Pementasan SIEMFC ini akan dibagi menjadi tiga kelompok, kelompok musik etnik tradisi, kelompok musik etnik kontemporer dan kelompok musik entertainment. Di perhelatan SIEMFC, musisi Indonesia yang sudah dikenal di mancanegara Dwiki Darmawan serta Gilang Ramadhan, Sawung Jabo serta Jaduk Ferianto juga akan memeriahkan acara ini.

Mengaransemen “Bengawan Solo” Dalam SIEMFC, Dwiki akan mengajak tujuh muridnya yang andal untuk memainkan jenis musik perkusi. Dwiki juga akan mengaransemen lagu “Bengawan Solo” ke dalam jenis etnik. “Pokoknya akan kita bawakan lagu ‘Bengawan Solo’ ini ke musik etnik yang tentunya dengan alat musik tradisional. Ada juga tiga karya baru yang akan saya mainkan di SIEMFC nanti. Namun yang jelas, dalam SIEMFC, saya akan main bersama dengan tujuh murid saya,” katanya dalam kesempatan yang sama. Sementara itu, Gilang Ramadhan akan melakukan kolaborasi dengan Ade Rudiawan dan Ricky dalam permainan drum. “Pokoknya saya akan mengeluarkan permainan saya di SIEMFC nanti. Dalam kolaborasi ini, saya akan memainkan musik Sunda dengan gaya etnik yang tentunya banyak jenis musik perkusinya,” ujarnya.

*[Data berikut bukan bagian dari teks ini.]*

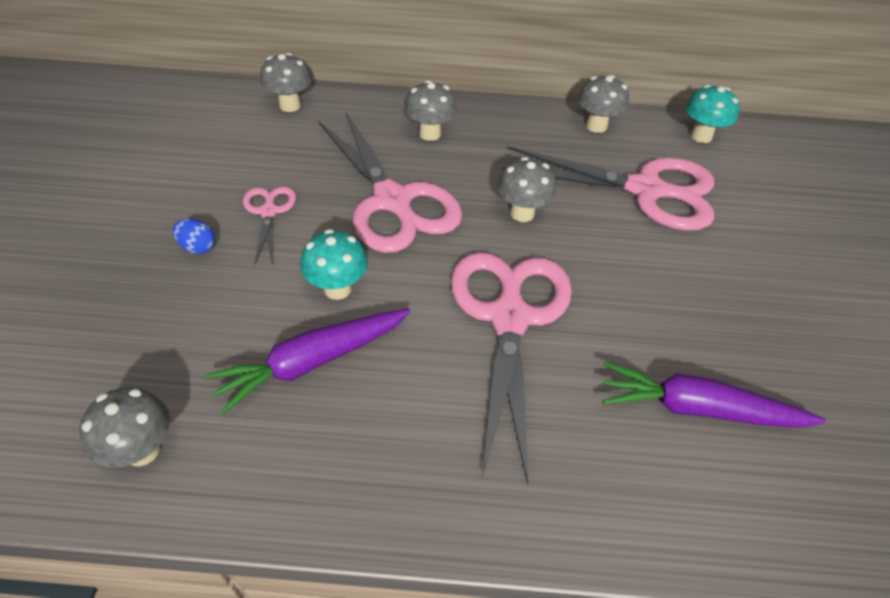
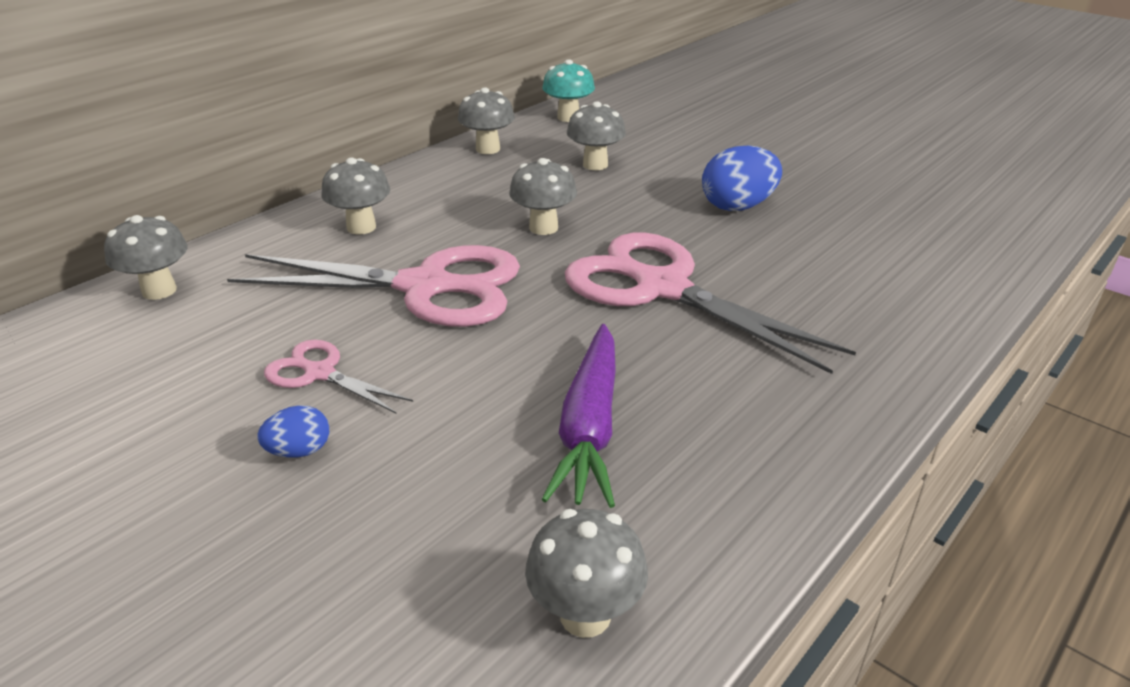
camera: 50 degrees left, 15 degrees down
turquoise mushroom [300,229,368,300] -> none
pink scissors [502,146,714,231] -> grey mushroom [567,101,626,170]
purple carrot [603,362,826,428] -> none
none -> blue egg [702,146,782,211]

Untuk memeriahkan SIEMFC, Iga Mawarni yang tidak diperbolehkan menyanyi ternyata tidak dapat menahan diri. Sebagai sekretaris SIEMFC, kegiatan kerjanya sudah menumpuk.“Tapi panggilan menyanyi lebih besar, makanya saya akan menyanyi bersama dengan Waljinah ratu keroncong,” katanya lagi.

Saat ditanya, lagu apa yang akan dibawakan nanti, Iga yang pernah menjuarai lomba lagu keroncong di kotanya itu, mengatakan masih rahasia. Karena tidak ingin membuat malu perhelatan ini, Iga yang mempunyai nama lengkap Iga Mawarni Ayuningsih kerap latihan pernapasan untuk dapat menyanyi keroncong bersama Waljinah di SIEMFC.

  1. SISI KEHIDUPAN WALJINAH

Waljinah adalah seorang “superstar”, jauh sebelum negeri ini mengenal Madonna atau Taylor Swift. Lagu “Walang Kekek” atau “Jangkrik Genggong” yang dilantunkan oleh penyanyi asal Solo, Jawa Tengah, itu menjadi lagu rakyat. Di usia 65 tahun, Waljinah sudah lebih dari 50 tahun bernyanyi dan tetap setia dengan keroncong. Mari kita buka halaman koran tahun 1968-1969. Pada masa itu di radio, Beatles tengah kondang dengan “Hey Jude”, dan Scot McKenzie populer dengan “San Francisco” yang menjadi penanda gerakan generasi bunga di Amerika Serikat.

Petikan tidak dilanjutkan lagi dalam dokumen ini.